* Brief: Every line below needs to be reproduced exactly.

:::::

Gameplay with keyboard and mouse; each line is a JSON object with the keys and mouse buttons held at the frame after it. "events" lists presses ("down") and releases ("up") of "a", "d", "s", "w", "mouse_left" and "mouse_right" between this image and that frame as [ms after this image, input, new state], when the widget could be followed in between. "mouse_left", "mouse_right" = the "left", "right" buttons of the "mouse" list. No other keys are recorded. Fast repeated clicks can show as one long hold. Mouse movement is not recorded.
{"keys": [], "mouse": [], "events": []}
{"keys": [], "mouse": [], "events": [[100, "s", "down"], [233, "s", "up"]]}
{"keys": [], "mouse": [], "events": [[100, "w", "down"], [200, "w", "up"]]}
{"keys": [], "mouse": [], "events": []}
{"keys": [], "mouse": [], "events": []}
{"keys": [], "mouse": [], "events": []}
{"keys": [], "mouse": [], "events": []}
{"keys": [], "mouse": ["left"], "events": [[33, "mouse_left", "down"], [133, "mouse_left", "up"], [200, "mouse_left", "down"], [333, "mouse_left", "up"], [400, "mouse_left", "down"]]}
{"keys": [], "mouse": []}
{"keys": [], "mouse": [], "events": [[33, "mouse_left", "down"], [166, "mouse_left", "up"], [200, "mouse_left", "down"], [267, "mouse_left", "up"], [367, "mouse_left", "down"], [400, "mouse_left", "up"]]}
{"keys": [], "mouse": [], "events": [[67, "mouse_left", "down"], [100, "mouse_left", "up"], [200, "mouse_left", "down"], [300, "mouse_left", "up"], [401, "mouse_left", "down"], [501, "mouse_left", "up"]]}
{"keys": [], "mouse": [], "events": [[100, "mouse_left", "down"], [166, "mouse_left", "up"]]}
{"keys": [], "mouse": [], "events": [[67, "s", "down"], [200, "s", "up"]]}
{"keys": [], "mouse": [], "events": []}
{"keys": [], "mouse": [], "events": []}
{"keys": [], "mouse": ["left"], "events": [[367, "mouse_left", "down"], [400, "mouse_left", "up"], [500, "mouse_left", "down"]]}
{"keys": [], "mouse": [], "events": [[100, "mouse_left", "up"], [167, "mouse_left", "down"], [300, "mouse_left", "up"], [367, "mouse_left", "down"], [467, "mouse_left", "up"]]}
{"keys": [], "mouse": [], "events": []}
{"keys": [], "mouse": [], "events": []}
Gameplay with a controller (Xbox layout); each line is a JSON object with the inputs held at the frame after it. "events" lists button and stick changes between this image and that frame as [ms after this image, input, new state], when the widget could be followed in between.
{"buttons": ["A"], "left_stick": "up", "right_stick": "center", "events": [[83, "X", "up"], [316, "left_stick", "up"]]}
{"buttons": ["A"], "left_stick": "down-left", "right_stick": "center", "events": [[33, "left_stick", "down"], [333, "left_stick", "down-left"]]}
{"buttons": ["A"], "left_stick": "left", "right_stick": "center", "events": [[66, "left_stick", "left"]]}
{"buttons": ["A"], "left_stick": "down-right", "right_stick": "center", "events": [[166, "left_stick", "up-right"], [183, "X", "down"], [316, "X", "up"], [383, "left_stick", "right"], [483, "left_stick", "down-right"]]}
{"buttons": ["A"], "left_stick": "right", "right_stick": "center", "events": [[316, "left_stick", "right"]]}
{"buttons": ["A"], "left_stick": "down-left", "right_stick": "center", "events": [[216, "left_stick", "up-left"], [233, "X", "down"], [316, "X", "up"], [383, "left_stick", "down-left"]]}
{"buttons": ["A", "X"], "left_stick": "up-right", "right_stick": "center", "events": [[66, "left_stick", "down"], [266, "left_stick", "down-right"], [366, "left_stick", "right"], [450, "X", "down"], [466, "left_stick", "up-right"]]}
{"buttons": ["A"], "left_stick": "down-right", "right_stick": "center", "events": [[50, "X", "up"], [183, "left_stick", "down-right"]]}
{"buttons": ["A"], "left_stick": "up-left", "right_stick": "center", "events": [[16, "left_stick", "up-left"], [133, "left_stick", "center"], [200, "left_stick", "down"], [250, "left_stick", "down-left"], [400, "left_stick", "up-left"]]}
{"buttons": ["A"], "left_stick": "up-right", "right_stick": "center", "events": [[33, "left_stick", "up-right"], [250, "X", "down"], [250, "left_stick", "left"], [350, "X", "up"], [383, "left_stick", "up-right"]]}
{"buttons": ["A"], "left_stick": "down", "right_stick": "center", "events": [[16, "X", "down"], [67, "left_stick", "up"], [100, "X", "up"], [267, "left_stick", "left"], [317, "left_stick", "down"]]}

:::::

* Reply to the exercise:
Gameplay with keyboard and mouse; each line is a JSON object with the keys and mouse buttons held at the frame after it. "events" lists presses ("down") and releases ("up") of "a", "d", "s", "w", "mouse_left" and "mouse_right" between this image and that frame as [ms after this image, input, new state], when the widget could be followed in between. "mouse_left", "mouse_right" = the "left", "right" buttons of the "mouse" list. No other keys are recorded. Fast repeated clicks can show as one long hold. Mouse movement is not recorded.
{"keys": [], "mouse": [], "events": []}
{"keys": [], "mouse": [], "events": [[100, "s", "down"], [233, "s", "up"]]}
{"keys": [], "mouse": [], "events": [[100, "w", "down"], [200, "w", "up"]]}
{"keys": [], "mouse": [], "events": []}
{"keys": [], "mouse": [], "events": []}
{"keys": [], "mouse": [], "events": []}
{"keys": [], "mouse": [], "events": []}
{"keys": [], "mouse": ["left"], "events": [[33, "mouse_left", "down"], [133, "mouse_left", "up"], [200, "mouse_left", "down"], [333, "mouse_left", "up"], [400, "mouse_left", "down"]]}
{"keys": [], "mouse": []}
{"keys": [], "mouse": [], "events": [[33, "mouse_left", "down"], [166, "mouse_left", "up"], [200, "mouse_left", "down"], [267, "mouse_left", "up"], [367, "mouse_left", "down"], [400, "mouse_left", "up"]]}
{"keys": [], "mouse": [], "events": [[67, "mouse_left", "down"], [100, "mouse_left", "up"], [200, "mouse_left", "down"], [300, "mouse_left", "up"], [401, "mouse_left", "down"], [501, "mouse_left", "up"]]}
{"keys": [], "mouse": [], "events": [[100, "mouse_left", "down"], [166, "mouse_left", "up"]]}
{"keys": [], "mouse": [], "events": [[67, "s", "down"], [200, "s", "up"]]}
{"keys": [], "mouse": [], "events": []}
{"keys": [], "mouse": [], "events": []}
{"keys": [], "mouse": ["left"], "events": [[367, "mouse_left", "down"], [400, "mouse_left", "up"], [500, "mouse_left", "down"]]}
{"keys": [], "mouse": [], "events": [[100, "mouse_left", "up"], [167, "mouse_left", "down"], [300, "mouse_left", "up"], [367, "mouse_left", "down"], [467, "mouse_left", "up"]]}
{"keys": [], "mouse": [], "events": []}
{"keys": [], "mouse": [], "events": []}
Gameplay with a controller (Xbox layout); each line is a JSON object with the inputs held at the frame after it. "events" lists button and stick changes between this image and that frame as [ms after this image, input, new state], when the widget could be followed in between.
{"buttons": ["A"], "left_stick": "up", "right_stick": "center", "events": [[83, "X", "up"], [316, "left_stick", "up"]]}
{"buttons": ["A"], "left_stick": "down-left", "right_stick": "center", "events": [[33, "left_stick", "down"], [333, "left_stick", "down-left"]]}
{"buttons": ["A"], "left_stick": "left", "right_stick": "center", "events": [[66, "left_stick", "left"]]}
{"buttons": ["A"], "left_stick": "down-right", "right_stick": "center", "events": [[166, "left_stick", "up-right"], [183, "X", "down"], [316, "X", "up"], [383, "left_stick", "right"], [483, "left_stick", "down-right"]]}
{"buttons": ["A"], "left_stick": "right", "right_stick": "center", "events": [[316, "left_stick", "right"]]}
{"buttons": ["A"], "left_stick": "down-left", "right_stick": "center", "events": [[216, "left_stick", "up-left"], [233, "X", "down"], [316, "X", "up"], [383, "left_stick", "down-left"]]}
{"buttons": ["A", "X"], "left_stick": "up-right", "right_stick": "center", "events": [[66, "left_stick", "down"], [266, "left_stick", "down-right"], [366, "left_stick", "right"], [450, "X", "down"], [466, "left_stick", "up-right"]]}
{"buttons": ["A"], "left_stick": "down-right", "right_stick": "center", "events": [[50, "X", "up"], [183, "left_stick", "down-right"]]}
{"buttons": ["A"], "left_stick": "up-left", "right_stick": "center", "events": [[16, "left_stick", "up-left"], [133, "left_stick", "center"], [200, "left_stick", "down"], [250, "left_stick", "down-left"], [400, "left_stick", "up-left"]]}
{"buttons": ["A"], "left_stick": "up-right", "right_stick": "center", "events": [[33, "left_stick", "up-right"], [250, "X", "down"], [250, "left_stick", "left"], [350, "X", "up"], [383, "left_stick", "up-right"]]}
{"buttons": ["A"], "left_stick": "down", "right_stick": "center", "events": [[16, "X", "down"], [67, "left_stick", "up"], [100, "X", "up"], [267, "left_stick", "left"], [317, "left_stick", "down"]]}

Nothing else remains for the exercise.